- Required work: The line containing "I need the box that holds the wall" and every line after it, through the end of the records below: repeat them exactly, nothing more.

Saved entries:

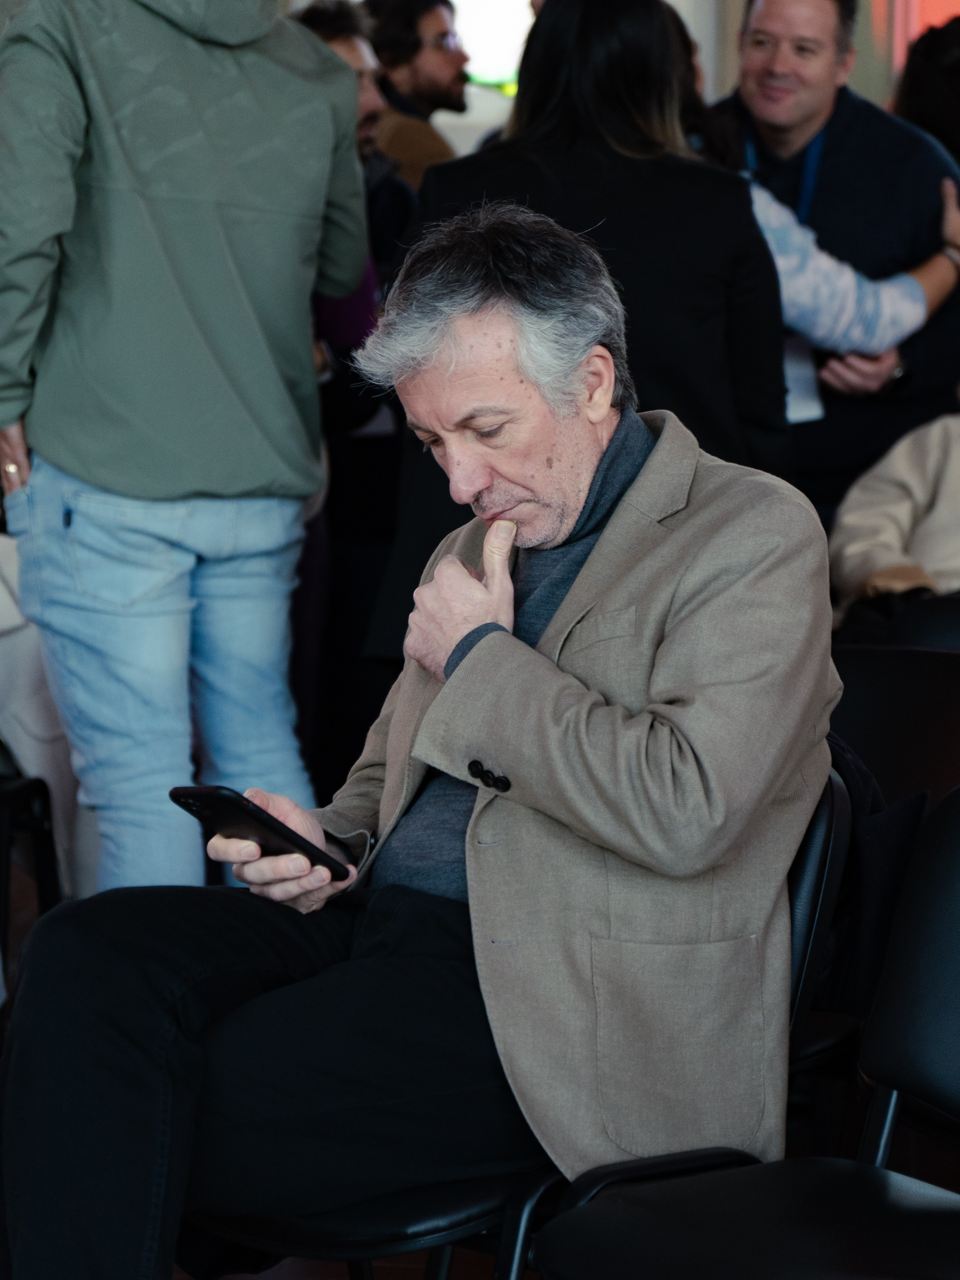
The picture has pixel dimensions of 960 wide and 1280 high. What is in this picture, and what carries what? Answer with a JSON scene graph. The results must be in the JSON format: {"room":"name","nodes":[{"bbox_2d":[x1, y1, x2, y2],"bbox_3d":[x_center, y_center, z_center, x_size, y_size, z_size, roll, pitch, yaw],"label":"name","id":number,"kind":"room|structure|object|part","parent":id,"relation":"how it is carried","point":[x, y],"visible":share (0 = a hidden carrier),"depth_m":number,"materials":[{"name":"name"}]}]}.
{"room":"event hall","nodes":[
{"label":"event hall","id":0,"kind":"room"},
{"bbox_2d":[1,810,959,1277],"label":"floor","id":1,"kind":"structure","parent":0,"point":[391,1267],"depth_m":5.30,"materials":[{"name":"brown wood"}]},
{"bbox_2d":[0,754,63,966],"bbox_3d":[-0.982,0.279,6.012,0.557,0.795,0.571,2,7,14],"label":"chair","id":2,"kind":"object","parent":1,"relation":"on","point":[43,791],"visible":0.68,"depth_m":6.05,"materials":[{"name":"black"}]},
{"bbox_2d":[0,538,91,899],"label":"person","id":3,"kind":"object","parent":2,"relation":"on","point":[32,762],"visible":0.42,"depth_m":6.11},
{"bbox_2d":[0,0,371,877],"bbox_3d":[-0.481,-0.336,5.699,0.601,1.971,0.658,2,7,14],"label":"man","id":4,"kind":"object","parent":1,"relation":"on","point":[106,466],"visible":0.95,"depth_m":5.50},
{"bbox_2d":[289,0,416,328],"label":"man","id":5,"kind":"object","parent":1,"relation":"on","point":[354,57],"visible":0.19,"depth_m":7.99},
{"bbox_2d":[361,0,470,190],"bbox_3d":[-0.161,-1.033,9.333,0.490,1.082,0.489,2,7,14],"label":"man","id":6,"kind":"object","parent":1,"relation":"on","point":[415,30],"visible":0.53,"depth_m":9.20},
{"bbox_2d":[201,758,858,1279],"bbox_3d":[0.022,0.539,3.887,0.617,0.800,0.614,2,7,14],"label":"chair","id":7,"kind":"object","parent":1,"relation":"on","point":[826,851],"visible":0.22,"depth_m":3.72,"materials":[{"name":"black plastic"}]},
{"bbox_2d":[0,198,837,1279],"bbox_3d":[-0.030,0.196,3.829,0.805,1.188,0.930,4,8,31],"label":"man","id":8,"kind":"object","parent":7,"relation":"on","point":[608,837],"visible":0.95,"depth_m":3.61},
{"bbox_2d":[168,784,353,880],"bbox_3d":[-0.212,0.184,3.788,0.135,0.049,0.164,6,9,42],"label":"smartphone","id":9,"kind":"object","parent":8,"relation":"in","point":[183,794],"visible":0.87,"depth_m":3.75,"materials":[{"name":"black"}]},
{"bbox_2d":[814,738,930,1012],"bbox_3d":[0.293,0.246,4.108,0.351,0.336,0.297,2,7,14],"label":"jacket","id":10,"kind":"object","parent":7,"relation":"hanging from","point":[874,802],"visible":0.23,"depth_m":4.02,"materials":[{"name":"black fabric"}]},
{"bbox_2d":[363,0,801,649],"bbox_3d":[0.187,-0.291,6.203,0.649,1.689,0.654,2,7,14],"label":"woman","id":11,"kind":"object","parent":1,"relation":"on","point":[682,412],"visible":0.53,"depth_m":5.99},
{"bbox_2d":[529,776,959,1279],"bbox_3d":[0.428,0.569,3.441,0.595,0.828,0.616,-5,8,-37],"label":"chair","id":12,"kind":"object","parent":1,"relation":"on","point":[950,913],"visible":0.97,"depth_m":3.55,"materials":[{"name":"black plastic"}]},
{"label":"seat","id":13,"kind":"part","parent":12,"relation":"part of","materials":[{"name":"black"}]},
{"bbox_2d":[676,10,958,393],"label":"person","id":14,"kind":"object","parent":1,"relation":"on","point":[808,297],"visible":0.2,"depth_m":7.13},
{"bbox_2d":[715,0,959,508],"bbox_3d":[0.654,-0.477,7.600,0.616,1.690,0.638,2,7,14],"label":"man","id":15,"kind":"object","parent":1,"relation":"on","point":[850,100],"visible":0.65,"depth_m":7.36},
{"bbox_2d":[781,335,825,423],"bbox_3d":[0.573,-0.495,7.212,0.144,0.215,0.128,2,7,14],"label":"name badge","id":16,"kind":"object","parent":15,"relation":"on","point":[792,385],"visible":0.19,"depth_m":7.21,"materials":[{"name":"white paper"}]},
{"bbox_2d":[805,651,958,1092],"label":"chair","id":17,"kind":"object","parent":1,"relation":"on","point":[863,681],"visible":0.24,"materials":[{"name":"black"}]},
{"bbox_2d":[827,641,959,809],"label":"chair","id":18,"kind":"object","parent":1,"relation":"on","point":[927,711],"visible":0.44,"depth_m":5.19,"materials":[{"name":"black"}]},
{"bbox_2d":[835,591,959,651],"bbox_3d":[0.795,0.300,5.983,0.580,0.739,0.596,2,7,14],"label":"chair","id":19,"kind":"object","parent":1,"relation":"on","point":[953,617],"visible":0.2,"depth_m":5.98,"materials":[{"name":"black"}]},
{"bbox_2d":[828,410,959,613],"bbox_3d":[0.965,-0.295,6.514,0.866,1.003,0.667,0,7,2],"label":"person","id":20,"kind":"object","parent":19,"relation":"on","point":[853,549],"visible":0.63,"depth_m":6.50},
{"bbox_2d":[893,12,959,168],"bbox_3d":[1.195,-0.810,9.122,0.555,1.337,0.594,2,7,14],"label":"person","id":21,"kind":"object","parent":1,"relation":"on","point":[929,84],"visible":0.36,"depth_m":9.00},
{"bbox_2d":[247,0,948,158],"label":"wall","id":22,"kind":"structure","parent":0,"point":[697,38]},
{"bbox_2d":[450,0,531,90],"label":"window","id":23,"kind":"structure","parent":22,"relation":"in","point":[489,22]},
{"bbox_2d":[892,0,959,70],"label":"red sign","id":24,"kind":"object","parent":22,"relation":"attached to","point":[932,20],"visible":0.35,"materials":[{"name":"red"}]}
]}

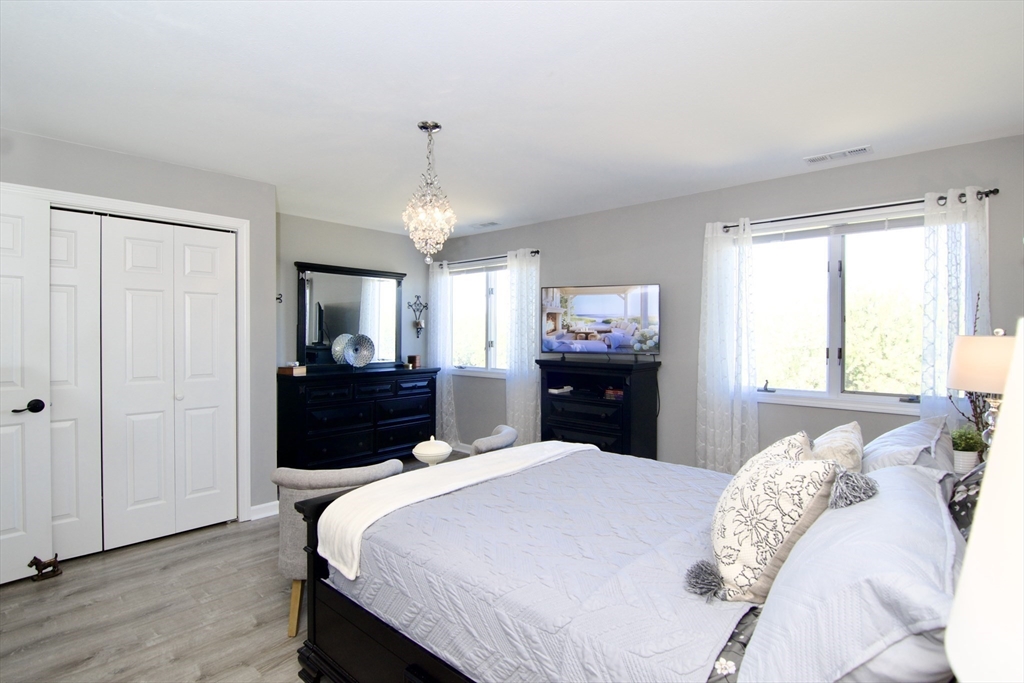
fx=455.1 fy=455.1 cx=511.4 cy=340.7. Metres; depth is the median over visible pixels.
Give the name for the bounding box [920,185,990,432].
curtain
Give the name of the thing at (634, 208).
window wall
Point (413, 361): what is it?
candle
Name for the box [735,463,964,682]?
pillow
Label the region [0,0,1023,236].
ceiling
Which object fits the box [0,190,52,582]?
door
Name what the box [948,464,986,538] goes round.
patterned pillow
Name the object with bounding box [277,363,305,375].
small box
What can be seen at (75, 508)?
closet door
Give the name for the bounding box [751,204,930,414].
window
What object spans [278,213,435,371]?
back wall
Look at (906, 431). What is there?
pillow
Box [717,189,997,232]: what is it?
curtain rod
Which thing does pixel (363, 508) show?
throw blanket
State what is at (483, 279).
window
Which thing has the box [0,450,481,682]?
floor
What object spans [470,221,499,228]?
ceiling vent
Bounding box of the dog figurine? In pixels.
[28,554,61,580]
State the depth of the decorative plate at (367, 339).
4.50 m
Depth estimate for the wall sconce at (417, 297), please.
5.22 m
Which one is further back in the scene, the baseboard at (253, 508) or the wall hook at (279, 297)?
the wall hook at (279, 297)
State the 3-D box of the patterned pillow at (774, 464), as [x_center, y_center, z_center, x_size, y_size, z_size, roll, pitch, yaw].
[0.725,0.484,1.321,0.313,0.423,0.456,0,1,15]
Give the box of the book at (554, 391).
[548,385,572,394]
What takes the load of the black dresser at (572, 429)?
on the floor
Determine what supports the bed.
on the floor
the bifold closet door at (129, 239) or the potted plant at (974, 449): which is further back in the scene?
the bifold closet door at (129, 239)
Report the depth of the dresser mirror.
4.59 m
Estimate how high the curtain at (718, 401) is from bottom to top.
2.107 m
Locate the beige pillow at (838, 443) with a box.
[808,421,863,474]
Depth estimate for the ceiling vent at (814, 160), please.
2.76 m
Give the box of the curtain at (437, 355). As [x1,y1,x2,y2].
[428,260,455,444]
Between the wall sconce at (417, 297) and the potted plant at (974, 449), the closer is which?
the potted plant at (974, 449)
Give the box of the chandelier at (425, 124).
[402,121,456,262]
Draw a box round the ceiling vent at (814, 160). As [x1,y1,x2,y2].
[802,144,873,164]
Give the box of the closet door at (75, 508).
[48,211,102,560]
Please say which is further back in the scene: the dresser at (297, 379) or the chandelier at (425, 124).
the dresser at (297, 379)
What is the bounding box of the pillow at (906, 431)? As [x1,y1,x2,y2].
[858,416,952,474]
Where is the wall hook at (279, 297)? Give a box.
[275,292,283,303]
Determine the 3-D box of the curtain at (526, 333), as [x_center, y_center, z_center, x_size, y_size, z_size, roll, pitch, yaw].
[0.105,0.171,4.532,0.443,2.182,0.114,1,1,42]
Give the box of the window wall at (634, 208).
[442,134,1023,467]
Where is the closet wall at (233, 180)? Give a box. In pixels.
[0,126,276,523]
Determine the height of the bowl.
0.185 m
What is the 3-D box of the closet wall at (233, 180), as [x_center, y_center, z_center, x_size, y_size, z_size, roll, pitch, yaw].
[-2.688,0.080,2.645,0.289,2.438,2.359,1,1,42]
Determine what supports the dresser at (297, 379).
on the floor
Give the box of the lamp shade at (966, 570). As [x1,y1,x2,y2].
[946,322,1023,682]
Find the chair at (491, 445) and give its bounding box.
[469,425,518,454]
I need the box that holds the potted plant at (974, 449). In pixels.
[950,425,984,473]
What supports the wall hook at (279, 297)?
attached to the back wall at (387, 235)
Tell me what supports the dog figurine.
on the floor
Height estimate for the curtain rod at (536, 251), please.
0.053 m
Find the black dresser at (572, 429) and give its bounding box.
[536,357,661,459]
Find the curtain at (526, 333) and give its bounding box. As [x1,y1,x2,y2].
[506,248,540,442]
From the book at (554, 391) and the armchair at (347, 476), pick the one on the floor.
the armchair at (347, 476)
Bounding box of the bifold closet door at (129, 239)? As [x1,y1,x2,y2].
[98,213,234,548]
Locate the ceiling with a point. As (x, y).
(407, 116)
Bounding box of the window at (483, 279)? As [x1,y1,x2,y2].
[449,260,508,376]
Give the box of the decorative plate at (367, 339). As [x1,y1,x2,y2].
[345,333,376,366]
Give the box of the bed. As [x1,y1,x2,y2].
[293,442,971,682]
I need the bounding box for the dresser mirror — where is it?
[295,261,405,370]
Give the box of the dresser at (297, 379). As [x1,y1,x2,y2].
[275,366,436,471]
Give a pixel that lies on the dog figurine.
(39, 562)
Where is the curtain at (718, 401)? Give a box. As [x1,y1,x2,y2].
[696,217,758,472]
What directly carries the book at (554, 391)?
in the black dresser at (572, 429)
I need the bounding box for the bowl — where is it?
[412,436,452,465]
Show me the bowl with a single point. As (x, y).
(431, 453)
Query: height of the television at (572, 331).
0.633 m
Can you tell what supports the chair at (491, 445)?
on the floor
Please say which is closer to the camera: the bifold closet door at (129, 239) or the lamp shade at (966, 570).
the lamp shade at (966, 570)
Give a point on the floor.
(273, 630)
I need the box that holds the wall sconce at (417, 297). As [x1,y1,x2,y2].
[408,295,427,336]
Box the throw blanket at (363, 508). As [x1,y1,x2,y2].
[311,440,599,580]
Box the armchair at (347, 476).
[268,459,399,636]
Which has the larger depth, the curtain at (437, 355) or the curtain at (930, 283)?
the curtain at (437, 355)
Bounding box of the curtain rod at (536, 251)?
[436,250,541,266]
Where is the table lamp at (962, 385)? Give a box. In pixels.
[947,325,1013,454]
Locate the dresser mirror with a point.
(339, 295)
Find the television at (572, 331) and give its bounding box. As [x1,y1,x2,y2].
[540,282,659,359]
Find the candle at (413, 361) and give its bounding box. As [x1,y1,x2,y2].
[406,354,419,368]
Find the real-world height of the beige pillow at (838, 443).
0.358 m
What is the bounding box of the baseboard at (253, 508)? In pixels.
[248,500,278,520]
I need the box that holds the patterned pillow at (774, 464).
[706,431,841,602]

- Reply:
I need the box that holds the wall sconce at (417, 297). As [x1,y1,x2,y2].
[408,295,427,336]
Box the throw blanket at (363, 508). As [x1,y1,x2,y2].
[311,440,599,580]
Box the armchair at (347, 476).
[268,459,399,636]
Which has the larger depth, the curtain at (437, 355) or the curtain at (930, 283)?
the curtain at (437, 355)
Bounding box of the curtain rod at (536, 251)?
[436,250,541,266]
Where is the table lamp at (962, 385)? Give a box. In pixels.
[947,325,1013,454]
Locate the dresser mirror with a point.
(339, 295)
Find the television at (572, 331) and give its bounding box. As [x1,y1,x2,y2].
[540,282,659,359]
Find the candle at (413, 361) and give its bounding box. As [x1,y1,x2,y2].
[406,354,419,368]
Find the real-world height of the beige pillow at (838, 443).
0.358 m
What is the bounding box of the baseboard at (253, 508)? In pixels.
[248,500,278,520]
I need the box that holds the patterned pillow at (774, 464).
[706,431,841,602]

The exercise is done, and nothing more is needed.